Professors in Texas Tech University's Department of Mechanical Engineering updated their predictive model to include three additional states.
Professors in Texas Tech University's Department of Mechanical Engineering through the Edward E. Whitacre Jr. College of Engineering, who developed a new epidemiological model for predicting COVID-19 spread, have updated their predictions to now include eight representative U.S. states: Arizona, California, Florida, Illinois, Louisiana, New Jersey, New York and Texas.
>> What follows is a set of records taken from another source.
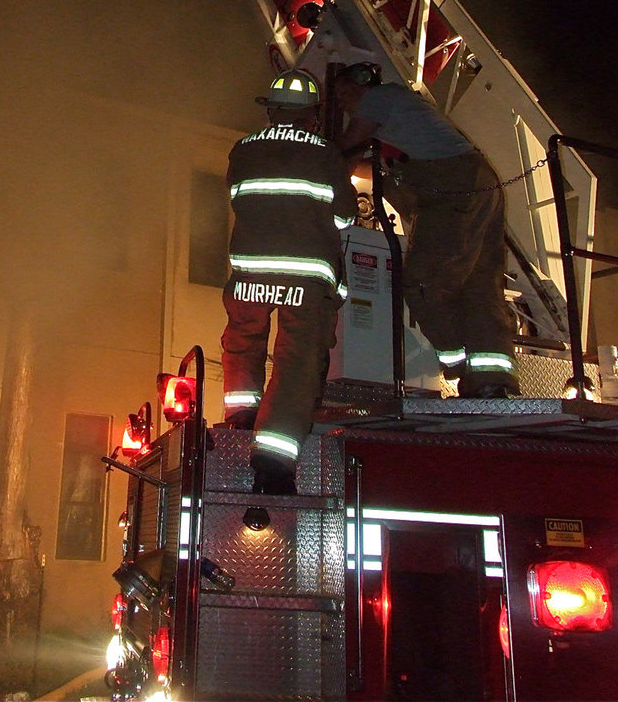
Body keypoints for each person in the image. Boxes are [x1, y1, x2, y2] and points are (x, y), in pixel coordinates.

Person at [332, 62, 519, 399]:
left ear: (362, 85)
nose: (344, 104)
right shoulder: (405, 121)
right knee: (479, 287)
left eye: (344, 94)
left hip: (454, 192)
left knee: (422, 283)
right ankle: (491, 380)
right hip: (478, 185)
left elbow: (346, 149)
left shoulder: (379, 99)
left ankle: (459, 363)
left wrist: (318, 168)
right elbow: (369, 166)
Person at [220, 68, 358, 496]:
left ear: (272, 111)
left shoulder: (242, 149)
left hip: (250, 271)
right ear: (312, 116)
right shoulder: (325, 153)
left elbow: (239, 196)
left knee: (244, 338)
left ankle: (243, 417)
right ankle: (274, 461)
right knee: (295, 363)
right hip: (305, 275)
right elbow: (344, 217)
These major states together now constitute 43% of the entire U.S. population, while the projection is recently calculated separately for all 50 U.S. states.
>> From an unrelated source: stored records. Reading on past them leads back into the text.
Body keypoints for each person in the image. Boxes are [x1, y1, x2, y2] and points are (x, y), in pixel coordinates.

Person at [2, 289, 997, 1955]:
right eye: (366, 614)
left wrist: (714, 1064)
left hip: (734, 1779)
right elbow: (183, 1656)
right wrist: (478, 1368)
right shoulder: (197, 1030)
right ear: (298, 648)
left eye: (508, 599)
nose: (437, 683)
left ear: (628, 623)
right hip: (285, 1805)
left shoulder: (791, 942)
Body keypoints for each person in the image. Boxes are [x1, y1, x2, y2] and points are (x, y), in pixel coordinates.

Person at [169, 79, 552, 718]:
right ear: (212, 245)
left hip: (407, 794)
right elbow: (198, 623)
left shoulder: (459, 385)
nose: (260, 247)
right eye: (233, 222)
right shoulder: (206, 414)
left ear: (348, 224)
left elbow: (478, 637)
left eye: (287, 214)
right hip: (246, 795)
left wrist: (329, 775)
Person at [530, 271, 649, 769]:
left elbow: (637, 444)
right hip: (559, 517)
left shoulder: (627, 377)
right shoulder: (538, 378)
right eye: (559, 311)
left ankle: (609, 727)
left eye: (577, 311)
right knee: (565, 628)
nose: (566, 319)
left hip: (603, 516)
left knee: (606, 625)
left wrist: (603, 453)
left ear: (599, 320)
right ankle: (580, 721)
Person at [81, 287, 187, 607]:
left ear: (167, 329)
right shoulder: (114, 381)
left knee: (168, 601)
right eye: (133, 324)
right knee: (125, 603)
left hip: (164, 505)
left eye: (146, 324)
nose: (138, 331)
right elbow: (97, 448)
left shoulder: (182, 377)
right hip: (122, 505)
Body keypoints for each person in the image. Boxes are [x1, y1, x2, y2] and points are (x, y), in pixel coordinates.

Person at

Fazle Hussain, the President's Endowed Distinguished Chair in Engineering, Science & Medicine; Zeina Khan, a research assistant professor of mechanical engineering; and Frank Van Bussel, a postdoctoral researcher, recently wrote, "A Predictive Model for COVID-19 Spread Applied to Eight U.S. States." Reopening being a significant episode in the trajectory of any state, the update now accounts for the notable evolving consequences, namely rapid proliferation, of cases in the reopening phases of several states.
New predictions the paper makes include:
• COVID-19 will become endemic, circulating for more than two years, subject to availability of a proven vaccine.
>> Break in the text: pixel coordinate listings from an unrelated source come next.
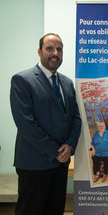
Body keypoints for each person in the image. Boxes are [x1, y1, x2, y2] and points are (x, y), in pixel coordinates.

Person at [10, 33, 82, 215]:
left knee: (55, 210)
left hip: (60, 165)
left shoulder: (66, 83)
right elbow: (26, 124)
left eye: (59, 49)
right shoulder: (22, 80)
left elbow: (76, 118)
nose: (55, 53)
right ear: (39, 51)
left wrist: (70, 146)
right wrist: (55, 151)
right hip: (35, 164)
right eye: (50, 48)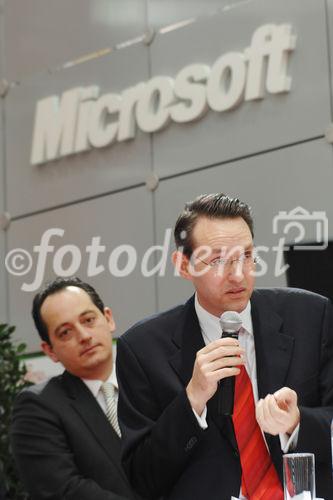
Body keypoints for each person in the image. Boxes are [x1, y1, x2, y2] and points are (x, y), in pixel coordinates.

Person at [116, 193, 333, 500]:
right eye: (218, 259)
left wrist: (297, 423)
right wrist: (192, 400)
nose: (238, 274)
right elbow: (142, 478)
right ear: (183, 265)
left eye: (246, 255)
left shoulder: (311, 316)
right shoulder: (141, 349)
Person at [11, 277, 141, 500]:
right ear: (49, 350)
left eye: (88, 320)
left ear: (108, 318)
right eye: (65, 332)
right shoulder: (38, 406)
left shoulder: (149, 382)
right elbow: (62, 490)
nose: (83, 336)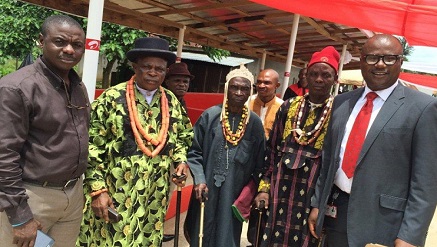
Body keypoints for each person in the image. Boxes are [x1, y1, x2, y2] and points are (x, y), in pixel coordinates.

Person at [308, 34, 437, 247]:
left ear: (400, 62)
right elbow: (329, 159)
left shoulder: (422, 108)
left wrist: (410, 235)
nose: (380, 64)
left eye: (389, 58)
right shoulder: (341, 102)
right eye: (372, 58)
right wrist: (317, 204)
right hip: (336, 215)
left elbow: (425, 182)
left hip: (385, 224)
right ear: (361, 60)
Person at [77, 37, 194, 246]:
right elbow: (91, 145)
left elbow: (183, 137)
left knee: (148, 239)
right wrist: (97, 190)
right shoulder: (111, 98)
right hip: (116, 191)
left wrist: (181, 162)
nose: (153, 72)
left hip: (154, 195)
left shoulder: (171, 102)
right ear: (135, 67)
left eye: (159, 68)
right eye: (147, 67)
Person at [0, 15, 89, 247]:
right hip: (32, 197)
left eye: (77, 45)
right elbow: (3, 155)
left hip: (72, 195)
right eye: (60, 42)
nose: (69, 49)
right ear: (41, 41)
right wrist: (20, 218)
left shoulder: (78, 87)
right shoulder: (17, 87)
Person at [255, 46, 340, 247]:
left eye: (325, 75)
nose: (319, 79)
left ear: (335, 79)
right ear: (306, 77)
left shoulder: (339, 111)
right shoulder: (288, 106)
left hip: (311, 196)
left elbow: (334, 163)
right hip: (279, 191)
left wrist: (321, 203)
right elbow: (272, 150)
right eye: (314, 74)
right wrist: (264, 188)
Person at [184, 64, 266, 247]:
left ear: (250, 92)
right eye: (234, 87)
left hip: (234, 194)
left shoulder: (254, 123)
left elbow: (261, 164)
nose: (238, 92)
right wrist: (199, 179)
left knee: (227, 237)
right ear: (227, 89)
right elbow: (194, 151)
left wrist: (252, 192)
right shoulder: (210, 116)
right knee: (201, 234)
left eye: (244, 88)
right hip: (206, 191)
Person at [161, 61, 194, 242]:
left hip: (175, 161)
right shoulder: (162, 100)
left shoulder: (181, 102)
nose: (182, 84)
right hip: (158, 160)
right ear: (167, 82)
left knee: (165, 198)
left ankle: (157, 231)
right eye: (177, 81)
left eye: (185, 82)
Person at [249, 68, 284, 139]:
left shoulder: (282, 107)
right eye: (259, 82)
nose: (261, 86)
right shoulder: (247, 102)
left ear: (277, 85)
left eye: (266, 83)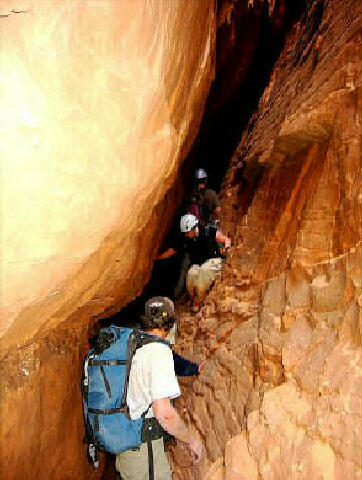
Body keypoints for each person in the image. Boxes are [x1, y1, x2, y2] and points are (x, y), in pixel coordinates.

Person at [115, 296, 203, 480]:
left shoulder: (134, 344)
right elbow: (164, 413)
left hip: (124, 440)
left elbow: (174, 361)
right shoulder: (158, 352)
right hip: (143, 449)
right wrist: (190, 439)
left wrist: (194, 368)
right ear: (170, 322)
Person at [158, 214, 230, 303]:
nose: (187, 235)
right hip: (200, 264)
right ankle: (193, 298)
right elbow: (172, 251)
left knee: (204, 272)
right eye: (185, 233)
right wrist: (156, 258)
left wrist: (227, 248)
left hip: (214, 261)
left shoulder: (208, 230)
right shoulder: (187, 239)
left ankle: (199, 301)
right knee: (191, 273)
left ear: (194, 228)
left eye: (188, 232)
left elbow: (225, 239)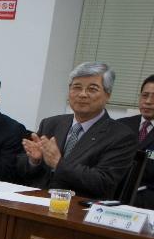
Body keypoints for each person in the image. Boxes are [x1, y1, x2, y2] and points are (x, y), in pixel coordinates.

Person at [16, 62, 137, 200]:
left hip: (78, 209)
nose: (82, 94)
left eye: (92, 89)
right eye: (77, 87)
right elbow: (20, 167)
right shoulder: (51, 123)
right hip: (35, 201)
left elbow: (103, 181)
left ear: (107, 95)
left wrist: (58, 164)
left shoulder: (121, 136)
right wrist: (34, 161)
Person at [118, 75, 154, 208]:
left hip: (147, 203)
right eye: (145, 95)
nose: (148, 101)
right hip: (113, 196)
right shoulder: (120, 126)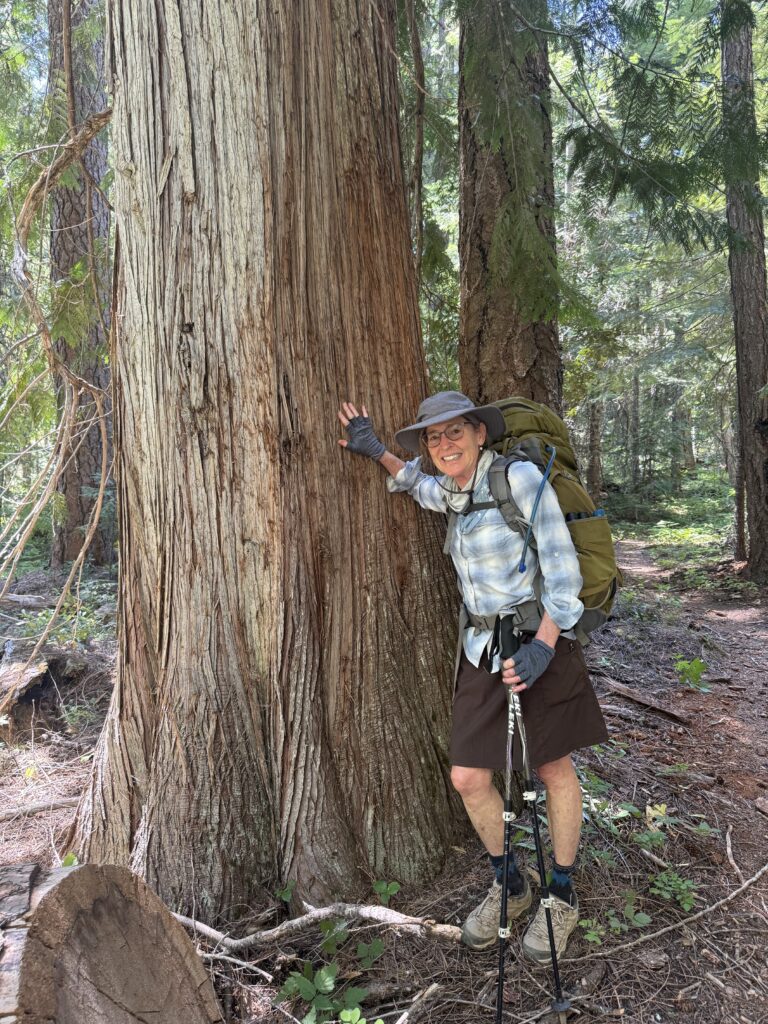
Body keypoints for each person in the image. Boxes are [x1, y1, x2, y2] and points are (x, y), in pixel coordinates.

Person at [337, 391, 608, 965]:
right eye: (433, 438)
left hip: (540, 643)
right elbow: (416, 483)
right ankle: (510, 884)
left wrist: (543, 648)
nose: (444, 444)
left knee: (553, 766)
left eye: (454, 431)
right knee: (467, 776)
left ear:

• Most states may experience a secondary peak in 2021 if states reopen.
• The number of COVID-19 deaths would be significantly lower in most states if lockdowns had been kept in place.
• Decreasing contact rate by 10%, or increasing testing by 15% or doubling lockdown compliance from the current 15% could eradicate infections in the state of Texas within a year.
"Our motivation was to formulate some analytical and quantitative scenarios of the evolving pandemic," Hussain said. "We combined our expertise in bioengineering, mathematical modeling and computer simulation and developed a comprehensive model of COVID-19 spread and infection rates consisting of relevant and important parameters.
"Identifying both generic and COVID-specific model parameters, as well as the different population groups in the model and their interactions, was the first step where we had to draw on significant judgement. While choices of these parameters and the number of equations can vary, having an optimum choice is desirable, which we have been successful in identifying and, also, extracting the predictions from the computer solutions for seven variables. Quantitatively evaluating the parameters by fitting the model with available, reliable case and death data was the first hurdle; next finding the projections by solving the model equations, and determining the sensitivity of the model to the model parameters were some of the major steps."